The Group acquired Gold Fields External Training Services (GFETS) during the year for an amount of R5 million which has now been successfully integrated into the training operations of PMI and renamed Adcorp Technical Training. Post-acquisition profits from Adcorp Technical Training were slightly ahead of expectation. Given the strategic positioning of this business with its specific focus on artisan training, the acquisition further strengthens the Groups positioning as a leading provider of scarce technical skills.
The Group also announced that it has agreed in principle to proceed with the acquisition of iSolve Business Solutions subject to the fulfillment of various conditions precedent. iSolve is an information technology consulting, training and development business and the maximum purchase price payable by the Group has been agreed as R27 million.
Following a protracted debate on the future of the Temporary Employment Services (TES) or Labour Broking industry whereby certain factions in the trade union movement as well as in Government have been calling for a ban of the practice, four draft Bills were released by the Department of Labour for public comment on 17 December 2010.
Pike commented: Whilst these Bills are an attempt to significantly regulatethe TES industry, if implemented, they would have far reaching implications for all employers in South Africa. As such, they have elicited much heated debate and controversy as well as a groundswell of opinion calling for their withdrawal.It is clear that should this raft of proposed laws be promulgated, they would be in direct conflict with the Governments primary, stated objective of job creation.

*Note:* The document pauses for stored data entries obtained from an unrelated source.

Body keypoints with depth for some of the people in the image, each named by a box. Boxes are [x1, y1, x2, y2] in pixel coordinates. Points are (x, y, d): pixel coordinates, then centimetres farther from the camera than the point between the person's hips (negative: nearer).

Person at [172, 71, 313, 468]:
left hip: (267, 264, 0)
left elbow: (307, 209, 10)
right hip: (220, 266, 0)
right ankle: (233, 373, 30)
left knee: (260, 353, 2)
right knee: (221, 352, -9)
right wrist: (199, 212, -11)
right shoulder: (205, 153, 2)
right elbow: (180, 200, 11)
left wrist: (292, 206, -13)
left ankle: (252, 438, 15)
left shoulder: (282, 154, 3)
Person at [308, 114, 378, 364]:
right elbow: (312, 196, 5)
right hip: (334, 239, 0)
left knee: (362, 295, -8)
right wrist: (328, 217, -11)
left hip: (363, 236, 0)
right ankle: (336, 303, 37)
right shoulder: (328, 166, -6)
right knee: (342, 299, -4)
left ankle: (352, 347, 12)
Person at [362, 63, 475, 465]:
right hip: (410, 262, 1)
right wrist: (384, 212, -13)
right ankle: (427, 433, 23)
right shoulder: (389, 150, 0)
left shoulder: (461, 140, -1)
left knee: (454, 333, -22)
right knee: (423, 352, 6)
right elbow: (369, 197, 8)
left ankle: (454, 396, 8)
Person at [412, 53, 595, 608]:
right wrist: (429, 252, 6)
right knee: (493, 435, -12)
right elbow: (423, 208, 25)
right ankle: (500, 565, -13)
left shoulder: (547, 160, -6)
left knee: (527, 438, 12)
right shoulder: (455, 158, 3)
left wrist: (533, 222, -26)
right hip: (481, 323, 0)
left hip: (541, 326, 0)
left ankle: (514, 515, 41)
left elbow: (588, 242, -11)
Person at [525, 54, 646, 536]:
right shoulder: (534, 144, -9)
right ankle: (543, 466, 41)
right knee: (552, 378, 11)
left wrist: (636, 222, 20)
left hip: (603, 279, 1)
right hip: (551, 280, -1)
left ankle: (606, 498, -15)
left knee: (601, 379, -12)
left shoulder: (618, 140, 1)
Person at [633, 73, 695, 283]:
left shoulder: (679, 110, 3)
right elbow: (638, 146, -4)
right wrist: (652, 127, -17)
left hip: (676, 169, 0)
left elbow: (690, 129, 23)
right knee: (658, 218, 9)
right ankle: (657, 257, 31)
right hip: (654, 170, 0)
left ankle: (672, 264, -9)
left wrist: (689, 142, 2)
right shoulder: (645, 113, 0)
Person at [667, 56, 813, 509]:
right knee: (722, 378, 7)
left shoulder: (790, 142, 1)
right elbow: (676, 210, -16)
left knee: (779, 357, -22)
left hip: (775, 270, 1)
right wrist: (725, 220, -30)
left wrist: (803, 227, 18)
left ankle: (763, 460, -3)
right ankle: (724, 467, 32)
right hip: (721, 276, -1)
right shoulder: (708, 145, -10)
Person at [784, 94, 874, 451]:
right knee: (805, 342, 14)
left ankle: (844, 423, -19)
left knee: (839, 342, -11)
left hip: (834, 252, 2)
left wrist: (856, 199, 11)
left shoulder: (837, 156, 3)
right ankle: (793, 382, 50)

As such, a total rethink is required with regard to labour market policy in South Africa and, to this extent, the Department of Labour has agreed to engage with business and labour at Nedlac to progress this debate.

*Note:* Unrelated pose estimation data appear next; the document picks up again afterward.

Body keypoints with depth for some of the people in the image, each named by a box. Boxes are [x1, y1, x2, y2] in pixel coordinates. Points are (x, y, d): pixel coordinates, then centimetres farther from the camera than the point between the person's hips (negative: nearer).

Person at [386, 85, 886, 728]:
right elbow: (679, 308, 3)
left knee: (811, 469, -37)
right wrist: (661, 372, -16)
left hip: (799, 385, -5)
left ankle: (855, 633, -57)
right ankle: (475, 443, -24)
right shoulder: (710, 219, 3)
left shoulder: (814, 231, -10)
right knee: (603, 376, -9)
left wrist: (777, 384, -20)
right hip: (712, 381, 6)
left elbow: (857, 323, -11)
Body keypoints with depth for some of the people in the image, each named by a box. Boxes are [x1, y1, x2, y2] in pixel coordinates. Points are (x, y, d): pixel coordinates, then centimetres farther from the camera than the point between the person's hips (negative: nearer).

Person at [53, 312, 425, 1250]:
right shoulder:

The likely outcome is that the proposed labour law amendments are likely to be centred on regulation rather than on a banning of TES, said Pike.
Given the lengthy process involved in the negotiations, it is unlikely that any revised labour legislation will be passed this year and that the process will spill over into 2012.

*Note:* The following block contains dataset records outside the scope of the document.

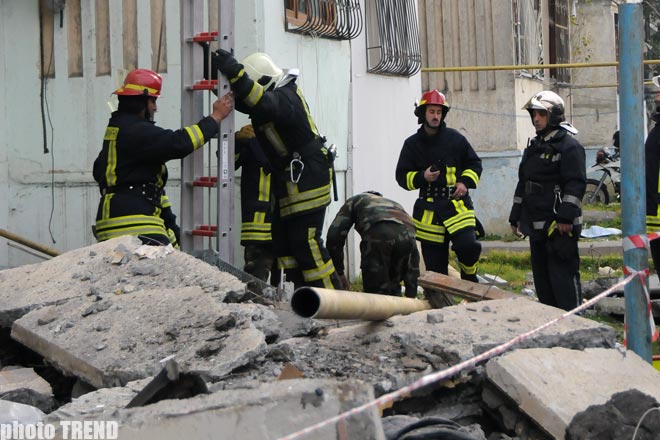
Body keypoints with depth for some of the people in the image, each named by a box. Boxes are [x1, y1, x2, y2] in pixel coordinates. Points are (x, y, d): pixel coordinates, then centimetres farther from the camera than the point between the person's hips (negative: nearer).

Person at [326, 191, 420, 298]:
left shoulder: (355, 201, 36)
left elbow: (334, 236, 19)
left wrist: (339, 273, 27)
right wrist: (411, 296, 39)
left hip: (378, 235, -4)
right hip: (407, 235, 4)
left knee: (376, 293, 9)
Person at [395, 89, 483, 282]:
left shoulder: (455, 138, 6)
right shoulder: (412, 144, 6)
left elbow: (474, 164, 14)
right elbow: (402, 176, 9)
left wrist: (465, 182, -3)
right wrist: (423, 177, -9)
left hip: (457, 203, -1)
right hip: (429, 208, 1)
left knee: (468, 246, -20)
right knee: (435, 263, 2)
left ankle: (469, 278, 9)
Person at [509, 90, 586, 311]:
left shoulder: (569, 145, -8)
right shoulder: (533, 147, 18)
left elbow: (576, 183, -16)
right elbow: (522, 184, 23)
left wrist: (567, 217, -22)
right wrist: (515, 217, 20)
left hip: (560, 225, -9)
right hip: (536, 224, 9)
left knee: (563, 274, -10)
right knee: (541, 274, 12)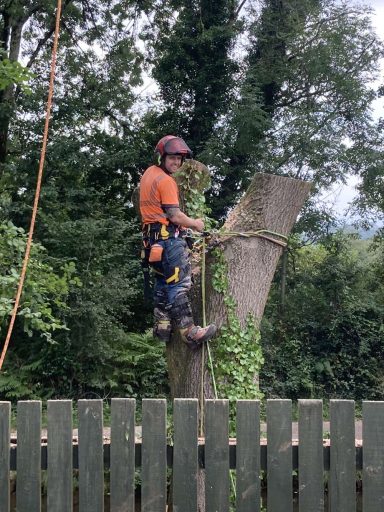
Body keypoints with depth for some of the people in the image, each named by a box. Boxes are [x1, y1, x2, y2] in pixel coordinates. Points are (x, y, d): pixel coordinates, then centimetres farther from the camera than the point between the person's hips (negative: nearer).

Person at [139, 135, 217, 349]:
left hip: (152, 238, 10)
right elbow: (175, 216, -17)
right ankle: (190, 331, -10)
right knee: (179, 284, -10)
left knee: (163, 282, 17)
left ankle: (162, 325, 21)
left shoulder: (149, 173, 15)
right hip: (169, 237, -10)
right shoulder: (166, 181, -13)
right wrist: (195, 223, 0)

In the interim, it is not anticipated that there will be any immediate ormaterial impact on the business of Adcorp and, in the longer term, we remain confident that regulation of the industry will be to the ultimate benefit of the reputable and legitimate players in this industry, commented Pike.
Regarding future prospects, Pike said: Whilst, on the face of it, the labour market in which we primarily operate appears to be relatively stagnant due to an inability of the economy to create jobs on any meaningful scale, coupled with the regulatory challenges faced by the TES industry, these factors both contribute to providing the Adcorp Group with major opportunities.
There are undoubtedly certain good pockets of opportunity which the Group is able to take advantage of with regard to the placement of scarce skills, the training of such skills, the opportunity to present alternative, innovative value propositions to clients and the opportunities provided by the labour broking debate to engage clients at a strategic level.
The greater the level of legislative complexity and regulation, the more it favours a Group such as Adcorp which has the sophistication, reputation, know-how and financial capability to deal with such complexity.
These opportunities coupled with the adoption of technology as an enabler in the staffing space whereby, the Adcorp Group leads the way in this regard, all contribute to a high level of optimism with regard to the future prospects of the Group, said Pike.
Strategically, the Group is focused on managing its costs, driving economies of scale, delivering value for its clients, seeking out strategic acquisitions and increasing the level of sophistication and technological advancement it applies in its day to day operations. In addition, the Group has a strong and robust balance sheet.
As such, the Group is particularly well positioned for the future, concluded Pike.